Monday, June 22, 2015

A first look at Windows 10 prefetch files


Windows 10 prefetch files (*.pf) show a different file format compared to previous ones.  At first glance you'll spot no textual strings inside, and this was the initial reason that make me try to understand how they changed.


quick&dirty journey



I guess that neither you nor I will run into Windows 10 DFIR cases for a while. That's what I thought when Claudia Meda (@KlodiaMaida) contacted me, showing me a couple of Windows 10 prefetch files. She then provided me some interesting clues that tickled the curious george monkey in me. Officially I do not have spare time, since it's already allocated, so I illegally used the non-existent spare time of spare time: please don't betray me... so I hope you'll tolerate any shortcuts in my quick&dirty journey into the entrails of windows (disgusting, isn't it?).


first lead


First, what a nude prefetch file has to say? Check the first bytes in the next figure, which shows a prefetch file for calc... sorry, now it's calculator (sad, I'll miss you dear calc!). They should remind you some other "prefetch folder" related file: can't you find your memo?

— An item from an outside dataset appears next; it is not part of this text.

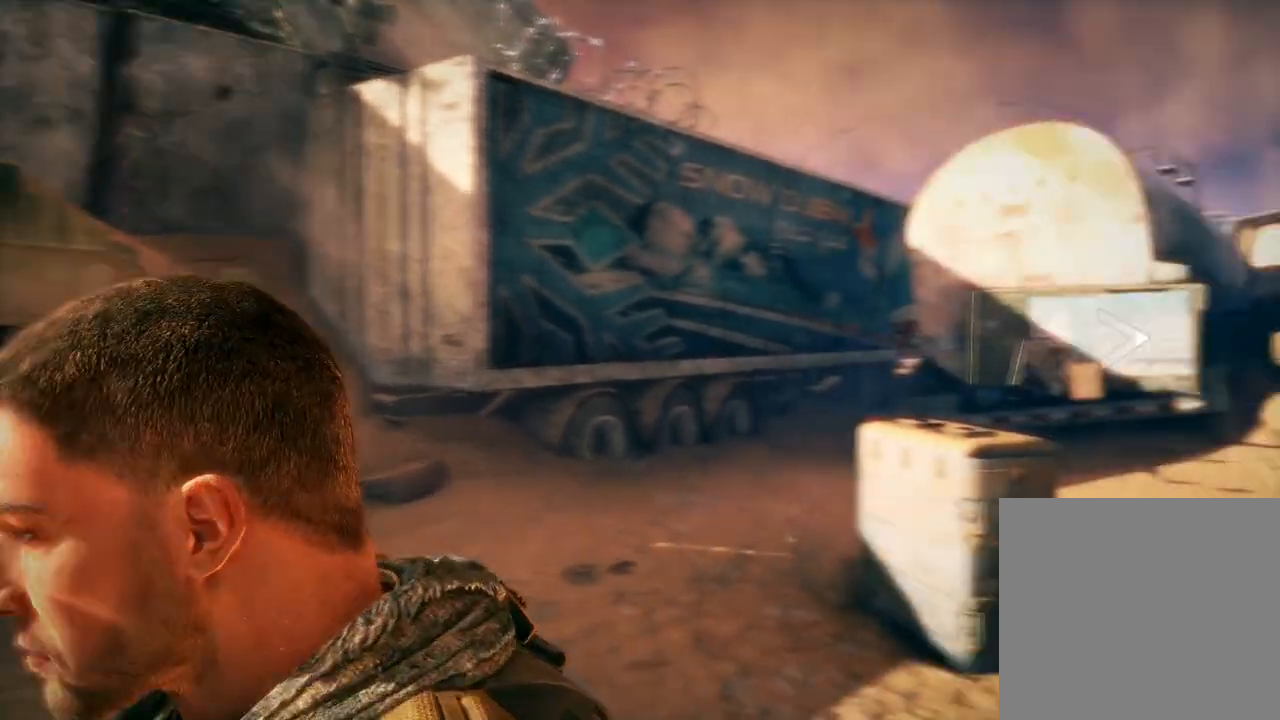
{"buttons": [], "left_stick": "center", "right_stick": "right", "events": [[33, "right_stick", "center"], [400, "right_stick", "right"]]}
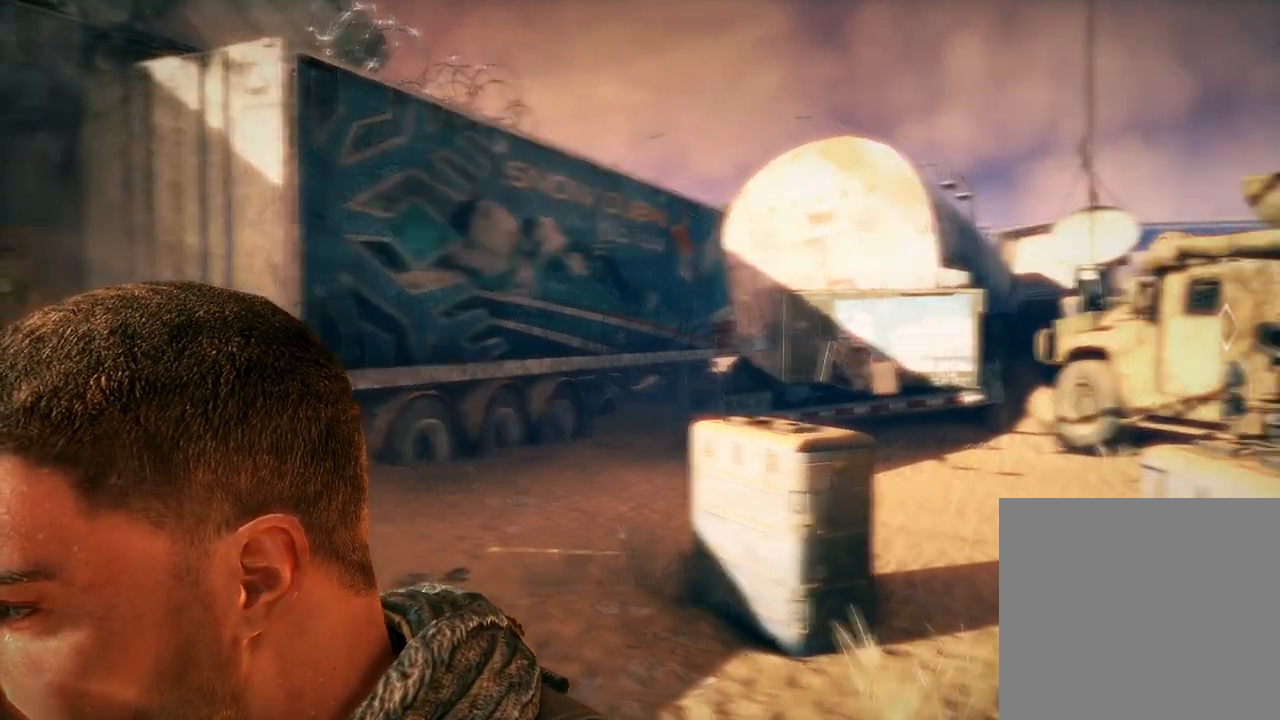
{"buttons": [], "left_stick": "center", "right_stick": "center", "events": [[250, "right_stick", "center"]]}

All kidding aside, what the MAM signature recalls is also used by the SuperFetch file format, which on Windows 7 exhibits the very similar MEMO MEM0 signature. A great old (gosh, 2011!) post addressing the SuperFetch file format (and so MEM[0|O] format) is "Windows SuperFetch file format – partial specification" by ReWolf, a worth reading. From there, you can get that the MEM files are, in the first instance, compressed containers and that the Windows API in charge to decompress them is RtlDecompressBuffer.


an actionable lead


I launched windbg inside a Windows 10 virtualized guest (Pro Insider Preview 10.0.10074) and I put a couple of bp on RtlDecompressBuffer and RtlDecompressBufferEx functions: the target process is the SuperFetch process, the svchosted sysmain.dll. To be short, I landed on the moon, which in the case is the sysmain!SmDecompressBuffer method: in the next picture you can see some green boxes (I signed following the decompression branch) and some yellow boxes (checksum check, more on this later).


The routine core is represented in the next picture, where you can (could, if I correctly re-sized the image) easily spot the call to the target method RtlDecompressBufferEx.


When applied to our MAM case, in the end you get three bytes with the magic signature 0x4d4d41, one byte that identifies the compression algorithm used and, eventually, the presence of a checksum: the next 4 bytes are the uncompressed size of the original buffer, then if checksum is in place, you'll get 4 more bytes preceding after [errata 22.06.2015] the uncompressed size that contain the checksum. The remaining data is what must be decompressed with RtlDecompressBufferEx. Which algorithm in used?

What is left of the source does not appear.